:: Complete the following ::
**A.** Using the film interview, answer:
(i) According to Peter Chelsom, which two ages of audience members enjoy the film equally?
(ii) Which two places does Carla Gugino name as high altitude?
(iii) For how long did Asa train with weights, according to Peter Chelsom?
**B.** Recast the paragraph of the film interview beginning "Peter Chelsom: We have to really acknowledge" as a short list that keeps its main facts.
**C.** Resume the film interview after its final sentence.

:: Exercise text ::
I thought that it was a really sweet love story but I also saw it as a love letter to Planet Earth. I felt very much inspired and appreciative. Is that something that was planned? I feel especially with the times, everybody’s feeling very out of sorts. I felt this was a very inspirational movie, looking on the bright side of things.

Peter Chelsom: Music to my ears! That’s the point. I also feel, with regard to the times, that unifying experience for audiences is very important. And it’s not that I walked on set everyday wearing a so-called “family movie making” hat metaphorically. It’s turned out that way and I’m very proud of that and I think it’s… the best family movies I think are the movies that unite families in such a way that they all share exactly the same experience for exactly the same reasons as opposed to condescending to the kids and nodding to the parents. It’s hard to get that right. And I would hope this does that. From everything we’ve seen from audiences, the 70-year-old enjoys it just as much as the 12-year-old and I’m proud of that.

About accomplishing the effects of the varying gravity: 

Carla Gugino: Yeah, it’s interesting, because we did a couple things for that. One was with our stunt coordinator, I did do some walking with just a bunch of weights on my ankles and legs, just to kind of feel what that would really feel like. But the other thing is because Albuquerque and Santa Fe are high altitude in terms of the breathing, because we obviously wanted the juxtaposition between my character running sort of more in a gazelle like way on Mars and then not on Earth. And it was interesting because it was only about half acting. Half acting and half altitude helping me out. (laughs) Yeah it was really amazing and that whole sequence when I’m running after the airplane, cause of course as you know we’re shooting that for 8 hours or however long we’re shooting it, by the end, I was like, ‘I gotta sit down!’

Peter Chelsom: We have to really acknowledge the gravity difference because it’s a plot point in the film. Some films, Mars is a third gravity, space is zero gravity. We had to embrace it because it’s a film about a boy who is brought up in a different gravity, and that’s the problem. So Asa has strapped all kinds of weight to him, got him running and got him used to what it would feel like to feel really really heavy. He did that for weeks, and then when you take the weights off there’s a muscle memory that kicks in and he can do it. A lot of it is frame/ speeds slightly slow motion. Remember when the ship lands on Mars, there’s someone running to greet them. That person for example is shot slightly in slow motion, but also there’s a massive crane with a wire to a harness that he’s in. Just like an inertia harness lifting him so there’s an oddness to his run. Similarly to Carla’s training and Asa’s training. So yes, that’s how I dealt with it. It’s tough. Being in harnesses is really tough.

:: Dataset records ::
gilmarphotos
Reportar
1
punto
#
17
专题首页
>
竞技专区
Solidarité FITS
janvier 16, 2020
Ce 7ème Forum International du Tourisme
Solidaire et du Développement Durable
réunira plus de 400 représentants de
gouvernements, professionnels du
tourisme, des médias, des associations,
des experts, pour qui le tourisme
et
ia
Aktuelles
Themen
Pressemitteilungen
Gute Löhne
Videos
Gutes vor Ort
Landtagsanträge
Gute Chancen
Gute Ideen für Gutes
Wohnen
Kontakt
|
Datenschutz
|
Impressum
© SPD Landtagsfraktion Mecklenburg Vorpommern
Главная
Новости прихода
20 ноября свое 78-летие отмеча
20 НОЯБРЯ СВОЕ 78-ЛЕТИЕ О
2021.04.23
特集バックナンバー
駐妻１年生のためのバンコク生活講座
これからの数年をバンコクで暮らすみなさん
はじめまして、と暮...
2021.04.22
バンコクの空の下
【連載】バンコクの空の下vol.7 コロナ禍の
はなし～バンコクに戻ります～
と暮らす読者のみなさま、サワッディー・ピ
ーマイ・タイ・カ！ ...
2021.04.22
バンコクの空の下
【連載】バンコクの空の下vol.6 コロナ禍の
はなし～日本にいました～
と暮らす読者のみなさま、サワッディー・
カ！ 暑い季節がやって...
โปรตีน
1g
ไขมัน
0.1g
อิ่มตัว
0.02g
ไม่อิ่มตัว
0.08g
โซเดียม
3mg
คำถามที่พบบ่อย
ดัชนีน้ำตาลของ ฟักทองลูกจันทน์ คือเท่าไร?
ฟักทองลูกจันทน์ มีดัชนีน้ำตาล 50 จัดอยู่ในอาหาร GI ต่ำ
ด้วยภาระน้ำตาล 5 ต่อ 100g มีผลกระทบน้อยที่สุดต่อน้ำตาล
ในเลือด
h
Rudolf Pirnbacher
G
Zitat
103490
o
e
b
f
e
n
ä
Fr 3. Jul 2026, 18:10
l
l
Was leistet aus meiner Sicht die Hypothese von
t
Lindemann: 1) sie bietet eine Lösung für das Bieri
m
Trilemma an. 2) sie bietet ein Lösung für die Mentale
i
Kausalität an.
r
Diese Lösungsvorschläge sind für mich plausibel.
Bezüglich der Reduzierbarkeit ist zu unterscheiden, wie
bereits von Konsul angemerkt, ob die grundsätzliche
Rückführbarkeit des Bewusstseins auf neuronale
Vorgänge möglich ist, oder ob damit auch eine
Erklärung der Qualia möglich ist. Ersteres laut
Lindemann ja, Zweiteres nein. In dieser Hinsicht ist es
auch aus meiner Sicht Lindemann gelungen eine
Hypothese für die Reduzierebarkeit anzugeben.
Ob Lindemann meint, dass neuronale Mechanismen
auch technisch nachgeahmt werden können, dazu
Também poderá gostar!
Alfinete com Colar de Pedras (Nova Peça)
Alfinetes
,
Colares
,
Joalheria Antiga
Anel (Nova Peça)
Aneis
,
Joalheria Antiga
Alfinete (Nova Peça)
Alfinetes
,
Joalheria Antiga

:: Answers by task ::
**A.**
(i) The 70-year-old and the 12-year-old.
(ii) Albuquerque and Santa Fe.
(iii) For weeks.

**B.**
- The gravity difference had to be acknowledged because it is a plot point. The film is about a boy brought up in a different gravity.
- In some films, Mars is a third gravity and space is zero gravity.
- Asa trained for weeks with weights strapped to him, running so he would get used to feeling very heavy. When the weights came off, muscle memory let him do it.
- Much of the effect uses slightly slow-motion frame speeds.
- The person running to greet the ship when it lands on Mars was shot slightly in slow motion. He also wore an inertia harness on a wire from a massive crane, which gave his run an oddness.
- This was similar to Carla's and Asa's training. Being in harnesses is really tough.

**C.**
Can you talk about how the collaboration (with NASA) came about?

Richard Lewis: I grew up in the Bay area. My dad taught medicine at Stanford. Scott is a professor at Stanford and ran the NASA Ames Program for years. So when this concept came about, there was a fellow writer, Stewart Schill, came to my office and we were working on another space project and he said, ‘I have this wild idea, what would happen if an astronaut discovered she were pregnant on a flight to Mars?’ And I called my dad who is a heart specialist, and he introduced me to folks at NASA Ames. Didn’t even know Scott was there and I said, ‘So guys, what would happen?’ And there was silence for seconds on the other end and they said, ‘Have you guys been listening to our phone calls? And I said, ‘I’ve never met you, I don’t know what you’re talking about.’ They said, ‘We don’t know what’s going to happen. We’re not prepared to give birth in a flight to Mars, we’re not prepared to abort, we’re not prepared to turn around.’ Can’t turn around. So all that was real and then we started digging into the science of it and the pressure on the heart, my dad was telling me would be enormous because the gravity would be two-thirds greater, puts pressure on the bones. And then I met Scott at a science technology Hollywood event symposium. Handed him the script that we had at that point, he tore it to shreds.

Scott Hubbards: (laughs) No I didn’t. Put a lot of yellow stickies.

Richard Lewis: A lot of yellow stickies, a lot of questions. I had the pleasure then of going to – NASA invited myself and my family, I have a son whose got his pilot’s license, he’s been flying, he’s obsessed with it. And flew down and saw the launch after the shuttle disaster – Columbia. So it was the first return to flight after the –

Scott Hubbard: the first female commander.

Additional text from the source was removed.